(The task):
In the enzyme inhibition notes below, which inhibitors do the answers name as examples?
Start of Document passage
How do non-competitive inhibitors work?

Answer 25

• Don’t compete for active site.
• compete for allosteric site & distorts enzyme’s tertiary structure, changing the shape of the active site.
• Active site and substrate no longer complimentary = no ES complex = REDUCE rate.

Question 26

Non-competitive inhibitors never reach the enzyme’s Vmax. Instead, a new Vmax is formed. Explain why.

Answer 26

• Not competing for active site
• Even with substrates in excess and active sites filled, the non comp binds to the allosteric site, preventing product formation nonetheless.

Question 27

Give an example of a non-competitive inhibitor.

Answer 27

proton pump inhibitors:
- Block enzyme that secretes H+ into stomach = reduced production of excess acid.

Penicillin:
- Bind to bacterial enzyme that forms cross-
links in cell wall.
- Cause holes in cell wall = shed most of cell wall

Question 28

What are the dangers of irreversible non-competitive inhibitors?

Answer 28

• can’t be removed from the enzyme they’re attached to = often very toxic.
• Form covalent bonds w/ enzymes & permanently inhibit
• Dangerous: Can stop biological processes catalysed by enzymes.

Question 29

Give an example of an irreversible non-competitive inhibitor.

Answer 29

Insecticides:
- inhibit acetyl cholinesterase (enzyme for nerve impulse transmission). Leads to muscle cramps, paralysis, death.

Question 30

What is end-product inhibition?

Answer 30

• When the end product of a reaction acts as an inhibitor for the enzyme that produced it.
• Negative feedback, no excess or waste products

Question 31

ATP is an example of end product inhibition. Explain what and how it inhibits.
End of Document passage
Start of Records provided
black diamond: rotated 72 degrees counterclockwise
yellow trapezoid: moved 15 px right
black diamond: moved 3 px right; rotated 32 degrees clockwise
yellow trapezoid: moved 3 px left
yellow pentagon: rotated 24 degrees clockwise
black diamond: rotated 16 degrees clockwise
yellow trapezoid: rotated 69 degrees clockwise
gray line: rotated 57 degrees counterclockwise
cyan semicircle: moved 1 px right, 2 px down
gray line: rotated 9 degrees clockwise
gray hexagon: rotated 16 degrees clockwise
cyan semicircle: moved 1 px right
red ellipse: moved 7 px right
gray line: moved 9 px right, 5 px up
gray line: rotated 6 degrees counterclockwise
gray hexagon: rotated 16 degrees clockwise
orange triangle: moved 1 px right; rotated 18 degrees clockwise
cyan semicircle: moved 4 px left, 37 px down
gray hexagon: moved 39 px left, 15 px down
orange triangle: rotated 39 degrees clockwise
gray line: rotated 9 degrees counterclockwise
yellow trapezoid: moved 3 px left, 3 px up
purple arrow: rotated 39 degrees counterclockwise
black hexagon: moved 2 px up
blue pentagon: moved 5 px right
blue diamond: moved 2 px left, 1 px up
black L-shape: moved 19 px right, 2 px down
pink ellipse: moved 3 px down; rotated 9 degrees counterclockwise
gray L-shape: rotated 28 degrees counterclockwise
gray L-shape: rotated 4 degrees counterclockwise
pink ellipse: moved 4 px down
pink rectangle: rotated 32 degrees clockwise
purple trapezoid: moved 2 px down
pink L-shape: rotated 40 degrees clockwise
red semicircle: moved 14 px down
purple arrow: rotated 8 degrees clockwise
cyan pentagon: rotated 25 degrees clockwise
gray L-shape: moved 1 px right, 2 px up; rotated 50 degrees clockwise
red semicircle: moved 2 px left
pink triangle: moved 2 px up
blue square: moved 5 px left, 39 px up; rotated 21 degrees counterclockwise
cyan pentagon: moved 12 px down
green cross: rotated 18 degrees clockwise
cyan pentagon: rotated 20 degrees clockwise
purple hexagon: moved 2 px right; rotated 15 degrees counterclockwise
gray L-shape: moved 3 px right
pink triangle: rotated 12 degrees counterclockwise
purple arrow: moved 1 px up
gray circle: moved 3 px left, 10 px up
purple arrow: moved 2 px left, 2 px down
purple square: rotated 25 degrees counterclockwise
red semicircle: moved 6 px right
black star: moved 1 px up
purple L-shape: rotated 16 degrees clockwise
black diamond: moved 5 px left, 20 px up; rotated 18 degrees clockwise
End of Records provided
(Solution to this problem):
Proton pump inhibitors, penicillin, insecticides